What is needed :: Once you have reviewed the listing below, restate it word for word.

Data for processing ::
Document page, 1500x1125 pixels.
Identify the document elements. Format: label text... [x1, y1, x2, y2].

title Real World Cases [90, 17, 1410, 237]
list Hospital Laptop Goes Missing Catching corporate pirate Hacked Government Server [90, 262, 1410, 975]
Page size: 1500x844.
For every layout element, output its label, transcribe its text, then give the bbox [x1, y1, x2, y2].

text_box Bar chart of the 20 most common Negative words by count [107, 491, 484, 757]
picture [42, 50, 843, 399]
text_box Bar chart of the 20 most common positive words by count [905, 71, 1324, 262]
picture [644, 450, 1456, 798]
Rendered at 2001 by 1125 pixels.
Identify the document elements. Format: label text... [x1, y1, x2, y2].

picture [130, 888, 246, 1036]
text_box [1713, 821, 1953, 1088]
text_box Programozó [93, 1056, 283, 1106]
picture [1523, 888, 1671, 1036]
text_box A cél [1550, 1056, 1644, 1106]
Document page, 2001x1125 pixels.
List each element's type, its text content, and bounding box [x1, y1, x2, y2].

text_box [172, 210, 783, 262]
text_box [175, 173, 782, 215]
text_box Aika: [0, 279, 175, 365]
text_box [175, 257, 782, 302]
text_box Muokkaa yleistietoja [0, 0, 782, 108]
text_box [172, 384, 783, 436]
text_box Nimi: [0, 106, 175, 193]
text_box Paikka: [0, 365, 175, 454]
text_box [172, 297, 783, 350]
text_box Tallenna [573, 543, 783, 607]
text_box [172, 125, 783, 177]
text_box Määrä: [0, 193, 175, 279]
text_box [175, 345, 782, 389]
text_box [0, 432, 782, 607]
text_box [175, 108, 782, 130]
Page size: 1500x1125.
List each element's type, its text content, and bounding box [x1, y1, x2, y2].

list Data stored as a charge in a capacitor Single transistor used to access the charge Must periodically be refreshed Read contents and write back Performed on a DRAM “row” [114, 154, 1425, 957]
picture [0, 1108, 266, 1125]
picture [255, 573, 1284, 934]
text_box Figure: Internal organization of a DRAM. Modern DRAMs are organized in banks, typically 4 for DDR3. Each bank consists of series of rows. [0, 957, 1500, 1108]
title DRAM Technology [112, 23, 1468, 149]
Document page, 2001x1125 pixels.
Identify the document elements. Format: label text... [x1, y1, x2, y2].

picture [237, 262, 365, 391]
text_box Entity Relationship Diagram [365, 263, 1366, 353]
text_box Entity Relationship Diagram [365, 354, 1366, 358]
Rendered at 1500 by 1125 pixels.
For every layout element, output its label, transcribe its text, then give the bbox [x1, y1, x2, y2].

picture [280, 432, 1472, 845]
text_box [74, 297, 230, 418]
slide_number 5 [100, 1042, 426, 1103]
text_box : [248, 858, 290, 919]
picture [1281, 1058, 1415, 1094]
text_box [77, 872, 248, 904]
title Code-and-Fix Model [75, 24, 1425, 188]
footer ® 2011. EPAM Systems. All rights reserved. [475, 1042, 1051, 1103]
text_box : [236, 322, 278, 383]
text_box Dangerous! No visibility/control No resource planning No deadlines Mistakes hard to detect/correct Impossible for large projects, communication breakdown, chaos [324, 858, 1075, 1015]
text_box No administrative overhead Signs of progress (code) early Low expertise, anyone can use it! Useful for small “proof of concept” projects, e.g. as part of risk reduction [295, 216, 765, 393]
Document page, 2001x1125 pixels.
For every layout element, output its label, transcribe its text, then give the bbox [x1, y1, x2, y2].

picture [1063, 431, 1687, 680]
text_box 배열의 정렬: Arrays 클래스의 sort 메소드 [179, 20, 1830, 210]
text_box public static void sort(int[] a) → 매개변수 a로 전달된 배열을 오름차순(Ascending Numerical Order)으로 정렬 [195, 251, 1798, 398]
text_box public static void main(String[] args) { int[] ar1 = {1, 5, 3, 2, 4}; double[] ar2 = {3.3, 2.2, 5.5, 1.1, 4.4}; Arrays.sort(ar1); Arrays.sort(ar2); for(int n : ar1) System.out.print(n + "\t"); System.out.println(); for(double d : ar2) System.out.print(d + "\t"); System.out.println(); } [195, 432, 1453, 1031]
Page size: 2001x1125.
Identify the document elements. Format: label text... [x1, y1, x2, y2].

Exercise solution ::
Document page, 1500x1125 pixels.
Identify the document elements. Format: label text... [x1, y1, x2, y2].

title Real World Cases [90, 17, 1410, 237]
list Hospital Laptop Goes Missing Catching corporate pirate Hacked Government Server [90, 262, 1410, 975]
Page size: 1500x844.
For every layout element, output its label, transcribe its text, then give the bbox [x1, y1, x2, y2].

text_box Bar chart of the 20 most common Negative words by count [107, 491, 484, 757]
picture [42, 50, 843, 399]
text_box Bar chart of the 20 most common positive words by count [905, 71, 1324, 262]
picture [644, 450, 1456, 798]
Rendered at 2001 by 1125 pixels.
Identify the document elements. Format: label text... [x1, y1, x2, y2].

picture [130, 888, 246, 1036]
text_box [1713, 821, 1953, 1088]
text_box Programozó [93, 1056, 283, 1106]
picture [1523, 888, 1671, 1036]
text_box A cél [1550, 1056, 1644, 1106]
Document page, 2001x1125 pixels.
List each element's type, its text content, and bounding box [x1, y1, x2, y2].

text_box [172, 210, 783, 262]
text_box [175, 173, 782, 215]
text_box Aika: [0, 279, 175, 365]
text_box [175, 257, 782, 302]
text_box Muokkaa yleistietoja [0, 0, 782, 108]
text_box [172, 384, 783, 436]
text_box Nimi: [0, 106, 175, 193]
text_box Paikka: [0, 365, 175, 454]
text_box [172, 297, 783, 350]
text_box Tallenna [573, 543, 783, 607]
text_box [172, 125, 783, 177]
text_box Määrä: [0, 193, 175, 279]
text_box [175, 345, 782, 389]
text_box [0, 432, 782, 607]
text_box [175, 108, 782, 130]
Page size: 1500x1125.
List each element's type, its text content, and bounding box [x1, y1, x2, y2].

list Data stored as a charge in a capacitor Single transistor used to access the charge Must periodically be refreshed Read contents and write back Performed on a DRAM “row” [114, 154, 1425, 957]
picture [0, 1108, 266, 1125]
picture [255, 573, 1284, 934]
text_box Figure: Internal organization of a DRAM. Modern DRAMs are organized in banks, typically 4 for DDR3. Each bank consists of series of rows. [0, 957, 1500, 1108]
title DRAM Technology [112, 23, 1468, 149]
Document page, 2001x1125 pixels.
Identify the document elements. Format: label text... [x1, y1, x2, y2].

picture [237, 262, 365, 391]
text_box Entity Relationship Diagram [365, 263, 1366, 353]
text_box Entity Relationship Diagram [365, 354, 1366, 358]
Rendered at 1500 by 1125 pixels.
For every layout element, output its label, transcribe its text, then give the bbox [x1, y1, x2, y2].

picture [280, 432, 1472, 845]
text_box [74, 297, 230, 418]
slide_number 5 [100, 1042, 426, 1103]
text_box : [248, 858, 290, 919]
picture [1281, 1058, 1415, 1094]
text_box [77, 872, 248, 904]
title Code-and-Fix Model [75, 24, 1425, 188]
footer ® 2011. EPAM Systems. All rights reserved. [475, 1042, 1051, 1103]
text_box : [236, 322, 278, 383]
text_box Dangerous! No visibility/control No resource planning No deadlines Mistakes hard to detect/correct Impossible for large projects, communication breakdown, chaos [324, 858, 1075, 1015]
text_box No administrative overhead Signs of progress (code) early Low expertise, anyone can use it! Useful for small “proof of concept” projects, e.g. as part of risk reduction [295, 216, 765, 393]
Document page, 2001x1125 pixels.
For every layout element, output its label, transcribe its text, then give the bbox [x1, y1, x2, y2].

picture [1063, 431, 1687, 680]
text_box 배열의 정렬: Arrays 클래스의 sort 메소드 [179, 20, 1830, 210]
text_box public static void sort(int[] a) → 매개변수 a로 전달된 배열을 오름차순(Ascending Numerical Order)으로 정렬 [195, 251, 1798, 398]
text_box public static void main(String[] args) { int[] ar1 = {1, 5, 3, 2, 4}; double[] ar2 = {3.3, 2.2, 5.5, 1.1, 4.4}; Arrays.sort(ar1); Arrays.sort(ar2); for(int n : ar1) System.out.print(n + "\t"); System.out.println(); for(double d : ar2) System.out.print(d + "\t"); System.out.println(); } [195, 432, 1453, 1031]
Page size: 2001x1125.
Identify the document elements. Format: label text... [x1, y1, x2, y2].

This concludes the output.